▶ [WHAT TO DO]
In the records that follow, find each line with the word "knee" and copy it.

#####

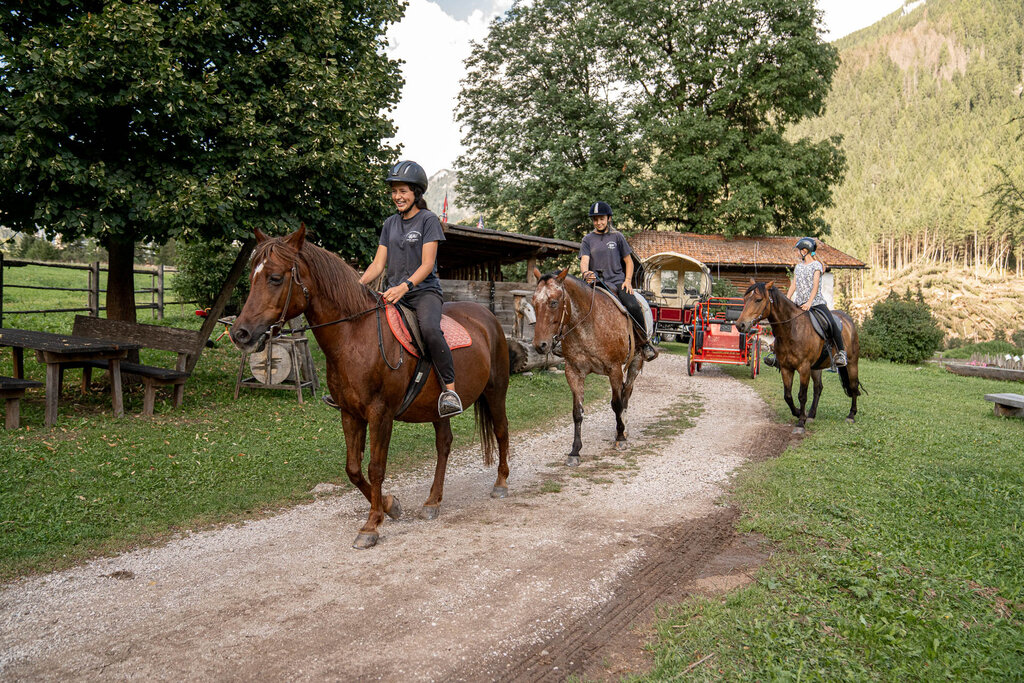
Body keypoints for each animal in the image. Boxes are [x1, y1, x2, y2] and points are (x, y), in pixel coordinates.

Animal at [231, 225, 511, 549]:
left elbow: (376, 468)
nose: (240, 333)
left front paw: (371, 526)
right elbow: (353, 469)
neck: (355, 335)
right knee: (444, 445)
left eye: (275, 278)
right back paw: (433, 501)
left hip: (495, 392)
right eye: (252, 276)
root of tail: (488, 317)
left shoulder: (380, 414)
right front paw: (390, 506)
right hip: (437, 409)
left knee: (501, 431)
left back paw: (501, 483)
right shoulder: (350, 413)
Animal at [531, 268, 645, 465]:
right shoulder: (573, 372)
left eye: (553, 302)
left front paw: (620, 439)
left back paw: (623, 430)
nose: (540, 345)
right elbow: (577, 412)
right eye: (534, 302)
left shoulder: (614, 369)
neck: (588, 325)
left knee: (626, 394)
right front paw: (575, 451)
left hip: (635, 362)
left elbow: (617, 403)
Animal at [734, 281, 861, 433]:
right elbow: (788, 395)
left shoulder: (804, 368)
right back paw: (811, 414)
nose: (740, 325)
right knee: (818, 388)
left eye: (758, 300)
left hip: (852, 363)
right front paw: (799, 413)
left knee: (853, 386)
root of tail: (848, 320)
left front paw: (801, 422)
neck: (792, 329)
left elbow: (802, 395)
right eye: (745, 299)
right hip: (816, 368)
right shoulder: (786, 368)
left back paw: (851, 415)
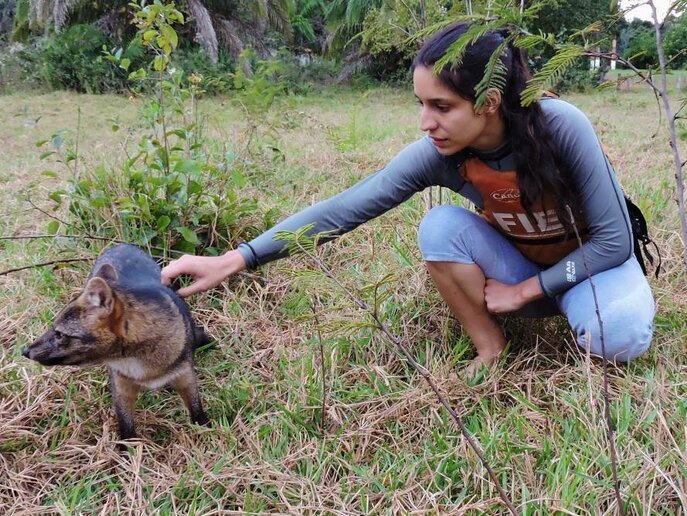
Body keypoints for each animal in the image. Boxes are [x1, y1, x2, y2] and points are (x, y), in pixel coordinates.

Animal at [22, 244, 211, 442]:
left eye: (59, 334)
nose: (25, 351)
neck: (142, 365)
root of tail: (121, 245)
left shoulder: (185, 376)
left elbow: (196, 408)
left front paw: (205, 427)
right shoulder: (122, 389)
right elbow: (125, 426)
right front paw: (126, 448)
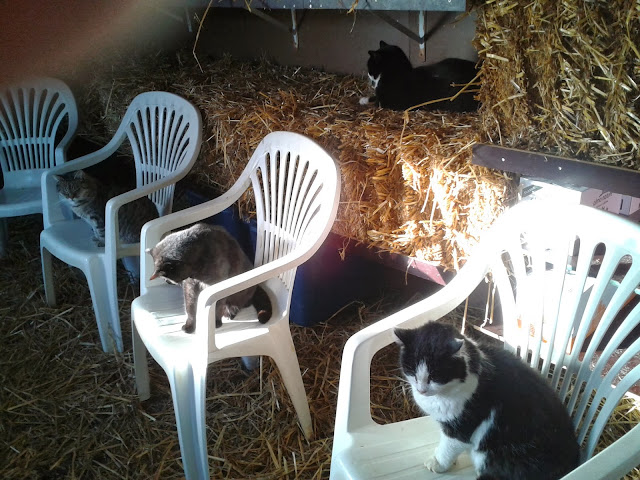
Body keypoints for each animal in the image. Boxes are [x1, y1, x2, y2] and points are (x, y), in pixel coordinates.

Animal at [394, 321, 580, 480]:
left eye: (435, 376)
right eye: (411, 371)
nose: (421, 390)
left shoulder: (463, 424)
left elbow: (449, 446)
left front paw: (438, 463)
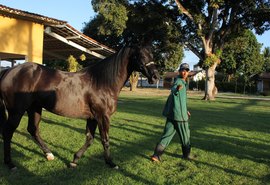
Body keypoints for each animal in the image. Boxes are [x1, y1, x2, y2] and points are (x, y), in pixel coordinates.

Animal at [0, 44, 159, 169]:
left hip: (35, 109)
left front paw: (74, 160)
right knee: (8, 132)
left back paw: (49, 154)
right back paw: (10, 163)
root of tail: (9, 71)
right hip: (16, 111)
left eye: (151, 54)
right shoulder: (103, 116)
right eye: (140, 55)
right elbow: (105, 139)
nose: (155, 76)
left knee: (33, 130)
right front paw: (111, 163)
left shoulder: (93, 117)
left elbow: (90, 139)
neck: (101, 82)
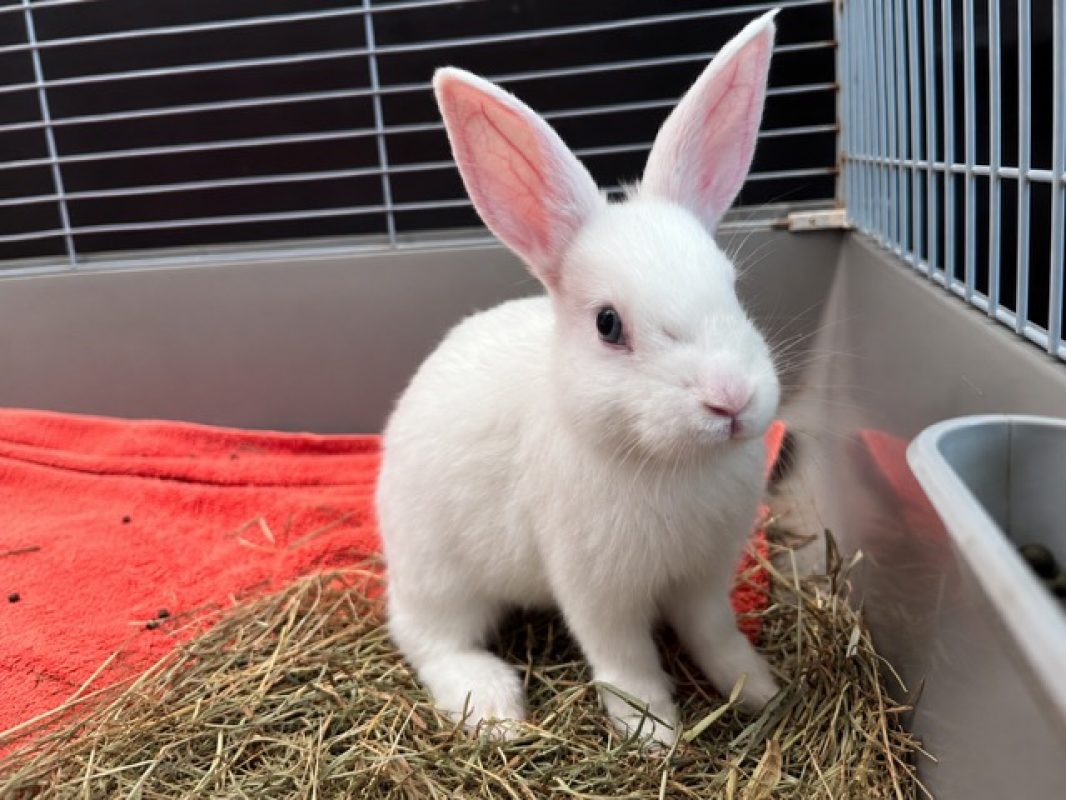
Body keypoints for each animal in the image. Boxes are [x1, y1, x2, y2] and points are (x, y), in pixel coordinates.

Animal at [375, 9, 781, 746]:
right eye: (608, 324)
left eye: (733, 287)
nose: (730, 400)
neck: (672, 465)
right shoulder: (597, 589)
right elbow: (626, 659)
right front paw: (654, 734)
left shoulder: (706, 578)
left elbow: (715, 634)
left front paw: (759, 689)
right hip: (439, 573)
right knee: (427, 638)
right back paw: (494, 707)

#####

▶ [WRITTEN RESPONSE]
right knee: (444, 445)
left knee: (501, 431)
left knee: (626, 394)
right knee: (818, 388)
left knee: (853, 386)
right knee: (8, 132)
left knee: (33, 130)
right knee: (427, 638)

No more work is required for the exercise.